Cyber Security and Artificial Intelligence
by Nikos Karapanos, CTO and Co-founder Futurae Technologies AG
Artificial Intelligence (AI) and Machine Learning (ML) are nowadays used in a plethora of use cases across different industries and sectors: from getting new movies recommendations on Netflix, to optimizing corporate processes, to driving autonomous cars. Simply put, machine learning gives the ability for computers to learn from past behavior and react to newly encountered input without requiring prior explicit programming.
One of the areas that can benefit from the use of AI and ML is Cyber Security. There is actually a significant number of articles online that discuss about how AI helps in detecting and blocking cyber-attacks. While there is certainly truth in this, it is also important to state that AI is not the silver bullet that can magically solve all the challenges in the cyber security landscape.
How can Artificial Intelligence augment Cyber Security?
Broadly speaking, machine learning can be used in order to detect anomalies. Anomalies are deviations from already seen behavior, and such deviations may signify malicious behavior caused by attackers, malware, disgruntled employees or other malicious entities. In particular, we distinguish two phases; the training and the detection phase. During the training phase, the machine learning algorithm is being trained by being fed existing data in order to build a model of what constitutes normal behavior.
Once the system has been trained, we can enter the detection phase during which the system is being fed with new, previously unseen data. Based on the model built during the training phase, the system can now detect and flag anomalous behavior.
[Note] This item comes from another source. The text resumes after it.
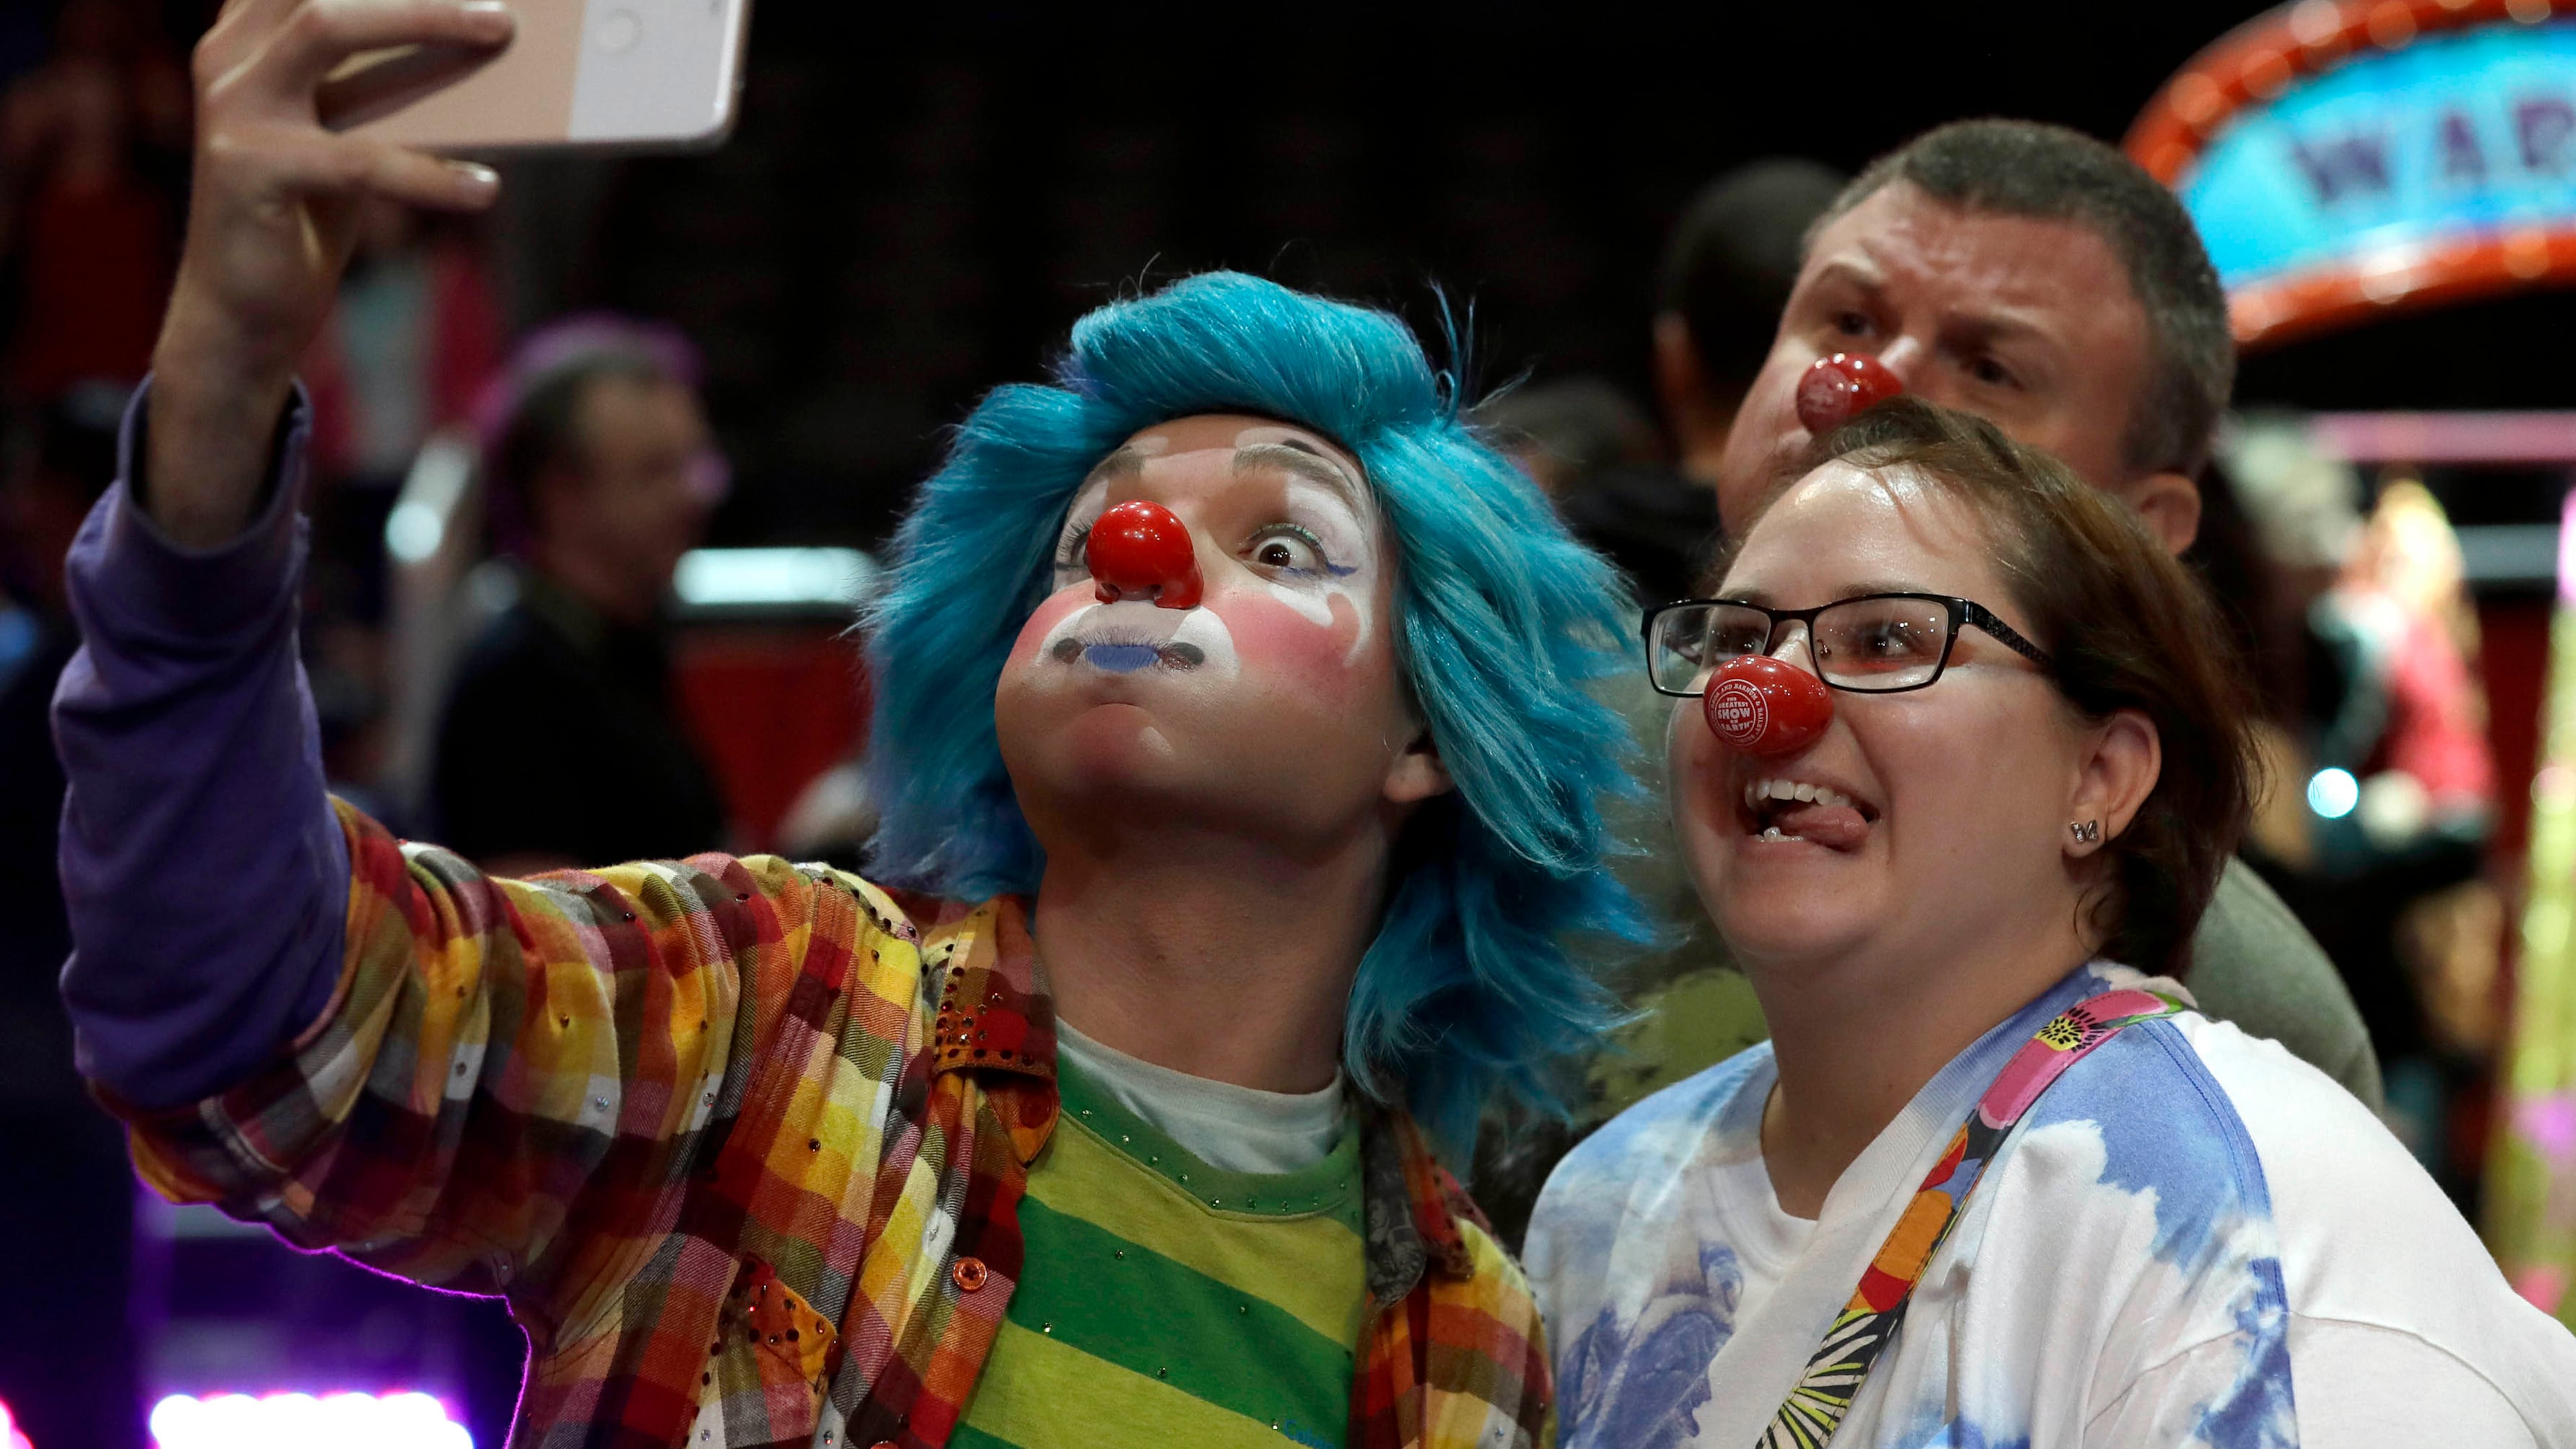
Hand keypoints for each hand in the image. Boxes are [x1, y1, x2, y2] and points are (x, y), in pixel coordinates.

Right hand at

Moreover, as time goes by, the system can be continuously trained with new data in order to maintain or increase its performance.
Detecting attacks (especially new, previously unseen ones) as they occur is the objective that we are after and an appropriately trained machine learning system can help us achieve this goal. Nevertheless, the key point in this generic machine learning process described above is "training data". In particular, for a machine learning system to be effective we require a sufficient amount of "good", labeled training data that will help define what constitutes normal behavior and what constitutes anomalous, attack behavior.
Without good training data the system has high chances of missing attacks (false negatives), or even so, flag normal behavior as malicious (false positives), both of which are equally as important. A system with high false negative rate is obviously not considered effective in terms of security. Nevertheless, a system which is very good at catching the actual attacks (low false negative rate) but does so at the expense of mistakenly flagging a lot of innocent activity too (high false positive rate) is also of rather limited usability. In the latter case, increased manual inspection will be required in order to differentiate the actual attacks from the false positive which may be ineffective or even impossible to perform correctly.
At this point, you might be asking "so, how hard is it to get good training data in order to build a machine learning system that is actually useful?". Well, the answer is, it depends on the use case. For example, malware and spam detection are two example use cases where we typically have millions of labeled samples that allow us to train a machine learning systems very well. On the other hand, detecting attacks by inspecting network traffic is a use case that lacks good training data which means that machine learning-based approaches in this area are not going to be effective and robust enough.
There are of course many other cyber security use cases where machine learning can be applied, but in all of them, with no exception, the effectiveness of machine learning-based solutions heavily depends on the quality of the training data.
How does Futurae use Artificial Intelligence?
At Futurae, AI is used in a different way as to what has been described above. In particular, AI enhances the security of ‘SoundProof’, Futurae’s innovative two-factor authentication (2FA) solution. The beauty of SoundProof is that it is completely hands free for the user. Upon authenticating to a SoundProof-enabled website, you would only enter username and password like normally, yet still benefit from the increased security that 2FA offers. But how is this possible?
SoundProof works by comparing a few seconds of ambient sound captured by your phone and the computer from which you are logging in. If the recordings of the computer and phone match, it means that the two devices are close to each other, so it must be the legitimate user logging in (and not, say, a hacker that stole their password). All this happens automatically and transparently in the background while you log in, in a matter of few seconds. All that is needed is to have your phone somewhere close to you and that's it!
Where does AI come into play in SoundProof?
The audio comparison algorithm of SoundProof leverages machine learning in order to ensure high accuracy in all cases, regardless of the type of ambient noise that is present in the environment. For this Futurae researchers collected tens of thousands of audio samples and used them in order to train the system and make it able to identify and categorize the recordings captured during SoundProof execution into different categories, depending on their sound content. For example, they might be categorized as music, human speech, animal sounds, urban sounds and so on. Depending on this classification, the SoundProof comparison algorithm ensures high accuracy for the comparison result.
Of course, it is important that the whole process, besides being secure, happens very fast and transparently during the login process. AI and SoundProof make sure that you stay both secure and happy!